Wednesday, March 25, 2015

Two 100 Word Stories

I
She seats me in a booth by the window, the table I’d requested. It is an exact place with a view of shrubs and asphalt.
     “Can I get you something to drink?” the waitress asks with a practiced smile. Her nametag says, Lola.
     “Yes, I’ll have whatever Fatty Arbuckle was drinking at that party with the dead girl.”
     She gives me a clueless look. “I’m sorry, I don’t understand.”
     “Neither did Fatty.”
     “Uh, I’ll give you a few minutes to decide.”
     Nobody understands my sense of humor. Oh well, it’s not as if I aspire to write for Fred Allen.
 



II

I bought some old slides at a yard sale for twenty-five cents.
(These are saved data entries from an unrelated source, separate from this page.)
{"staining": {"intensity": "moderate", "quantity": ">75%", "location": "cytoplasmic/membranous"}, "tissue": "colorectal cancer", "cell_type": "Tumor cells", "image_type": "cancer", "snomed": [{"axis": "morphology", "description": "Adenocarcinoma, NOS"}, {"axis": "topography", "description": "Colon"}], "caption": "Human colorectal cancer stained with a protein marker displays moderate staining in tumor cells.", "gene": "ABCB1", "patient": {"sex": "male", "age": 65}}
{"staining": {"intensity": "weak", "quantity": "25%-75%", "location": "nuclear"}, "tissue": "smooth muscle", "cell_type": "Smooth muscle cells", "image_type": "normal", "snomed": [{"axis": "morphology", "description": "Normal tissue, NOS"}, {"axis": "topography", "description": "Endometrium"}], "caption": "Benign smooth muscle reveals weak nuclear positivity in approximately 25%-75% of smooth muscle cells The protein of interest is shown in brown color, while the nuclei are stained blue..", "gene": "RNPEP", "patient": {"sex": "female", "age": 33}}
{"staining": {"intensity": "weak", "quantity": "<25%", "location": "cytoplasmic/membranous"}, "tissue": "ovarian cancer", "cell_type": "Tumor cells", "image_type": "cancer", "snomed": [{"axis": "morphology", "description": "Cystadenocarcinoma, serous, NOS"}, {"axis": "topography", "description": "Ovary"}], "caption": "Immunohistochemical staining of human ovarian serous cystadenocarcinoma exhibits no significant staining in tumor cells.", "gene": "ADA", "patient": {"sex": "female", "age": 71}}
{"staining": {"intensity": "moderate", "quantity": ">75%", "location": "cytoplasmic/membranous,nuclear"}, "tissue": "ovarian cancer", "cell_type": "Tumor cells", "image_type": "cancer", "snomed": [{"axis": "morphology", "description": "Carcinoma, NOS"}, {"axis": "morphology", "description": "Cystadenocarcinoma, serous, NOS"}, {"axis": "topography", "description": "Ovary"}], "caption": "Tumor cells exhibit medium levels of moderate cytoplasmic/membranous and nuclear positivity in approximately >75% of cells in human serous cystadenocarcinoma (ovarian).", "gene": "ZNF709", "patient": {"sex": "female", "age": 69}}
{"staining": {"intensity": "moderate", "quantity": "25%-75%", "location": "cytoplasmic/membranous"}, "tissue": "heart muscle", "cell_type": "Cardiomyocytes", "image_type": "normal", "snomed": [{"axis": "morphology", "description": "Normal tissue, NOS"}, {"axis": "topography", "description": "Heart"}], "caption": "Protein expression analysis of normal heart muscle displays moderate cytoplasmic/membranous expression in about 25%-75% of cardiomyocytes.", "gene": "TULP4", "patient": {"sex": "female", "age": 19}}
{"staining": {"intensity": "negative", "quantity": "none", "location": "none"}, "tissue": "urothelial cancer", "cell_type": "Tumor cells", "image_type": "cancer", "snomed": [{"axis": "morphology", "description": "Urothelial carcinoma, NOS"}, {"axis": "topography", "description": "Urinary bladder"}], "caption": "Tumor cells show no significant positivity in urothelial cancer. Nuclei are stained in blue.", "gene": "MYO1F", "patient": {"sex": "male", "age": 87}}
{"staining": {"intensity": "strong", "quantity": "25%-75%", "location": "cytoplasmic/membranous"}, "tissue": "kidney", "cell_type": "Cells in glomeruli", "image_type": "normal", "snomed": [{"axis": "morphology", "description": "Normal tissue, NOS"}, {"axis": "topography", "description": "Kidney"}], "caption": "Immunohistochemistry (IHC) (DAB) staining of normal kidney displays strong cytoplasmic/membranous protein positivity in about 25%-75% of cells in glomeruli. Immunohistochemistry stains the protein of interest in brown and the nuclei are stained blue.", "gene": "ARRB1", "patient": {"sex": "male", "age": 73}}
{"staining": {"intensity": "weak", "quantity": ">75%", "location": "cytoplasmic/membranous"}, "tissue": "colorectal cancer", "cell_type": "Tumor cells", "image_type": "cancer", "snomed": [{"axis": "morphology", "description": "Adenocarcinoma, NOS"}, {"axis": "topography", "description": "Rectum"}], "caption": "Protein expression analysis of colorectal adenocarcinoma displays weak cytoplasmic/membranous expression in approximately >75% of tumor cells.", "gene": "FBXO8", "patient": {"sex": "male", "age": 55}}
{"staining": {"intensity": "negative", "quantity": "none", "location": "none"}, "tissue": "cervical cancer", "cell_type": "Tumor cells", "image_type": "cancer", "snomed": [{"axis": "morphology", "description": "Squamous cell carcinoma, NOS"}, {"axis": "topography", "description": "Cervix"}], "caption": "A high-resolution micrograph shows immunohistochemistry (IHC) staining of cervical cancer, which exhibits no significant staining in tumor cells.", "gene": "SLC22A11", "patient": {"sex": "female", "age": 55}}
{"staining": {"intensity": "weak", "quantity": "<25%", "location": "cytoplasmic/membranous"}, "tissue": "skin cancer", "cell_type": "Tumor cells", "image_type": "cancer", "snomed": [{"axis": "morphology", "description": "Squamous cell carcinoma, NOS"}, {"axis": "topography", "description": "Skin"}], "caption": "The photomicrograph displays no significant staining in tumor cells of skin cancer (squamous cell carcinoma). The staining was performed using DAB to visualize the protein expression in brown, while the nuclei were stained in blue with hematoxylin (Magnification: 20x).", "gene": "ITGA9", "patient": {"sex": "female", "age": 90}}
I don’t have a projector so I held them up to my eye to see what they depicted. They were taken in the early 60’s. A young couple traveling in Europe. I name the man Bob and the woman, Melissa. Bob and Melissa by the Eiffel Tower. Bob and Melissa on Carnaby Street. Bob and Melissa standing beside a wax sculpture of Stan Laurel. I wonder who took the pictures. It’s the kind of mystery that drives me crazy so until I learn otherwise, Gary had the camera.